Une réflexion sur « Gilets jaunes, demande démocratique et délinquance publique »

  1. CE que je trouve très curieux dans cette hjistoire, c’est que personne ne dit :
    1- Quand il n’y a pas d’avoine, les chevaux se battent : le problème à résoudre est un problème de niveau de vie

    2- Notre société change : elle accélère et devient de plus en plus immatérielle ; or nos outils comptables ont été conçus en période lente (la comptabilité en partie double date de 1490), pour gérer proprement des marchandises … NOUS DEVONS REVOIR NOS OUTILS et en particulier concevoir des outils qui imitent la Nature, mais en l’accélérant. La Nature ne fonctionne pas en logique hiérarchique, mais en logique d’Homéostasie, gérée par des doubles régulations à tous niveaux. Personne ne réfléchit à « comment s’inspirer de la Nature pour s’auto-organiser ». Pourquoi ? l’astuce pour trouver les moyens pratiques consiste à reprendre ce qui est fait en mécanique quantique … car l’économie est quantique ! Alors, on trouvera les fonctions. Qui plus est, ces fonctions ont déjà inspiré des civilisations qui ont vécu longtemps. Donc, l’objectif est de faire la synthèse des mécanismes de fonctionnements connus. Ce n’est pas infaisable … si on admet que la puissance de traitement nous dépasse et que nous devons utiliser des ordinateurs… Aujourd’hui, on a moins peur des ordinateurs. On sait même comment ils peuvent s’entre-aider. Regardons comment sont conçus les avions ou les navettes spatiales et imitons / adaptons.

    3- Notre société est plus exigeante : nous ne voulons plus polluer. C’est très bien. Sur le plan PRATIQUE, ca veut dire qu’il faut s’organiser AUTREMENT et partout avec plus de PRECISION : exemple, utiliser plus de circuits courts, plus d’imprimantes 3D, plus de travail en réseau. Quand on multiplie les actions de façon dispersées, il faut beaucoup plus de traitement d’information pour pister et éviter les gaspillages. > posons le problème pour le résoudre ; on sait faire !

    4- Mieux, nous voulons être plus efficaces.

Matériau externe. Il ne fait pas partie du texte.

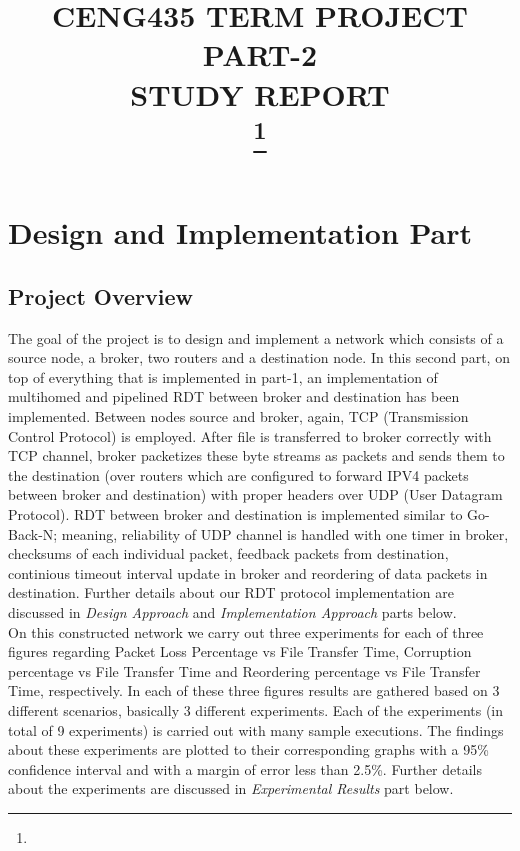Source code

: \documentclass[conference]{IEEEtran}
\begin{document}
\title{CENG435 TERM PROJECT PART-2 \\ STUDY REPORT \\
{\footnotesize}
\thanks{}
}

\author{
\and
{}
}

\maketitle

\section{Design and Implementation Part}
\subsection{Project Overview}
The goal of the project is to design and implement a network which consists of a source node, a broker, two routers and a destination node. In this second part, on top of everything that is implemented in part-1, an implementation of multihomed and pipelined RDT between broker and destination has been implemented. Between nodes source and broker, again, TCP (Transmission Control Protocol) is employed. After file is transferred to broker correctly with TCP channel, broker packetizes these byte streams as packets and sends them to the destination (over routers which are configured to forward IPV4 packets between broker and destination) with proper headers over UDP (User Datagram Protocol). RDT between broker and destination is implemented similar to Go-Back-N; meaning, reliability of UDP channel is handled with one timer in broker, checksums of each individual packet, feedback packets from destination, continious timeout interval update in broker and reordering of data packets in destination. Further details about our RDT protocol implementation are discussed in \textit{Design Approach} and \textit{Implementation Approach} parts below. \\

On this constructed network we carry out three experiments for each of three figures regarding Packet Loss Percentage vs File Transfer Time, Corruption percentage vs File Transfer Time and Reordering percentage vs File Transfer Time, respectively. In each of these three figures results are gathered based on 3 different scenarios, basically 3 different experiments. Each of the experiments (in total of 9 experiments) is carried out with many sample executions. The findings about these experiments are plotted to their corresponding graphs with a 95\% confidence interval and with a margin of error less than 2.5\%. Further details about the experiments are discussed in \textit{Experimental Results} part below. \\
\end{document}
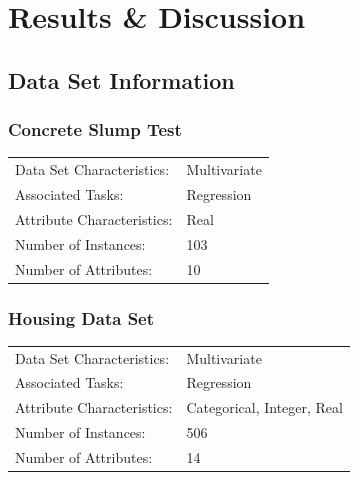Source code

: \documentclass[11pt, a4paper]{report}
\begin{document}
\newpage


%
%
%
%

\newpage

\chapter{Results \& Discussion}

\section{Data Set Information}

\subsection{Concrete Slump Test}
\begin{tabular}{l l}
	Data Set Characteristics:  & Multivariate \\
	Associated Tasks: & Regression  \\
	Attribute Characteristics: & Real \\
	Number of Instances: & 103 \\
	Number of Attributes: & 10 \\
\end{tabular}

\subsection{Housing Data Set}
\begin{tabular}{l l}
	Data Set Characteristics:  & Multivariate \\
	Associated Tasks: & Regression  \\
	Attribute Characteristics: & Categorical, Integer, Real \\
	Number of Instances: & 506 \\
	Number of Attributes: & 14 \\
\end{tabular}
\end{document}
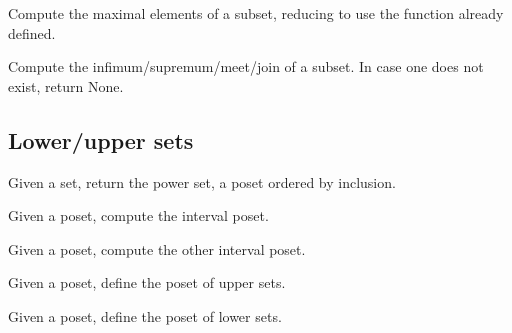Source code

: \begin{gradedexercise}
  Compute the maximal elements of a subset, reducing
  to use the function  already defined.


\end{gradedexercise}


\begin{gradedexercise}
  Compute the infimum/supremum/meet/join of a subset.
  In case one does not exist, return None.


\end{gradedexercise}

\subsection{Lower/upper sets}
\begin{gradedexercise}
  Given a set, return the power set, a poset ordered by inclusion.

\end{gradedexercise}


\begin{gradedexercise}
  Given a poset, compute the interval poset.

\end{gradedexercise}


\begin{gradedexercise}
  Given a poset, compute the other interval poset.

\end{gradedexercise}


\begin{gradedexercise}
  Given a poset, define the poset of upper sets.

\end{gradedexercise}

\begin{gradedexercise}
  Given a poset, define the poset of lower sets.
\end{gradedexercise}


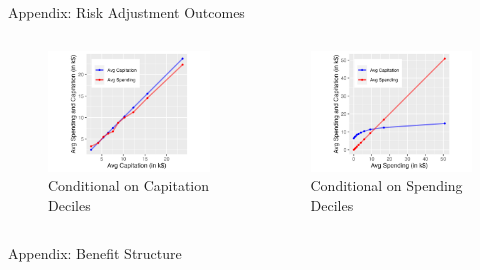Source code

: \documentclass[professionalfonts, aspectratio=169]{beamer}
\begin{document}
\begin{frame}{Appendix: Risk Adjustment Outcomes}
  \begin{columns}
    \begin{column}{0.5\textwidth}
      \begin{figure}
        \centering
        \includegraphics[width=1\textwidth]{figures/images/avg_spending_vs_capitation_by_capitation_deciles.png}
        \caption{Conditional on Capitation Deciles}
      \end{figure}
    \end{column}
    \begin{column}{0.5\textwidth}
      \begin{figure}
        \centering
        \includegraphics[width=1\textwidth]{figures/images/avg_spending_vs_capitation_by_spending_deciles.png}
        \caption{Conditional on Spending Deciles}
      \end{figure}
    \end{column}
    
  \end{columns}
\end{frame}

\begin{frame}{Appendix: Benefit Structure}
  \begin{figure}
    \begin{figure}
      \centering
      \resizebox{0.8\textwidth}{!}{}
    \end{figure}
  \end{figure}
\end{frame}
\end{document}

Très bien. Il n’y a pas de mystère ; il faut favoriser les coopérations et l’efficacité dans les coopérations. C’est un problème de traitement d’information : mettons comme projet National de futures AUTOROUTES DE LA COOPERATION.

    5- Conclusion : Faisons la synthèse :
    – Organisons des processus de valorisation en double régulation, qui valorisent les efforts pour apprendre, expérimenter, mettre en route, diffuser des techniques ou organisations moins polluantes. Ca veut dire, inventons de nouveaux traceurs de valeurs, conçus comme des agents intelligents qui s’attaque au problème majeur : « il n’y a pas de problème d’argent, il n’y a que des problèmes d’engagements ».
    Ce veut dire qu’il faut trouver comment à la fois mieux prévoir (ca veut dire qu’il faut anticiper, donc inventer des outils d’anticipation) et comment gérer les risques (le gaspillageà

    – Organisons ces circuits en respectant les principes de systémique qui séparent bien les commandes (ce que ne fait ni la compta, ni la finance).
    – Alors, on verra qu’il est possible de transformer l’inévitable gaspillage en augmentation de marché solvable.

    Travaillons dur, pour que cette augmentation :
    – améliore le pouvoir d’achat ete de ceux qui font des efforts et de toutes les personnes qui sont sur le bord de la route actuellement. On peut le faire via les circuits citoyens fonctionnant avec de l’argent intelligent qui relance la coopération, au lieu de couper les communications (la monnaie ne parle pas).
    – libère du budget pour les villes (si la moitié des Maires ne veulent plus se représenter, c’est qu’il y a des problèmes graves).
    – Donne du financement aux entrepreneurs, aux innovateurs, à tous ceux qui veulent se remuer et faire valoriser leurs efforts.

    Bref, sortons des outils datant du Moyen Age et intégrons tout ce que nous savons, du fonctionnement de la Nature, comme des progrès fantastiques qui avancent à toute vitesse grâce aux réseaux.

    On aurait dû commencer par ces outils. Ce n’est pas faute d’avoir anticipé… mais il est impossible de faire boire un âne qui n’a pas soif.

    Question : les révoltes sont elles assez fortes pour donner envie de raisonner en respectant les sciences ?
    Faut-il attendre l’invasion prévue des Robots pour qu’on se décide à valoriser l’Apport – travail / les efforts d’anticipation ?

    Vos réactions sont les bienvenues.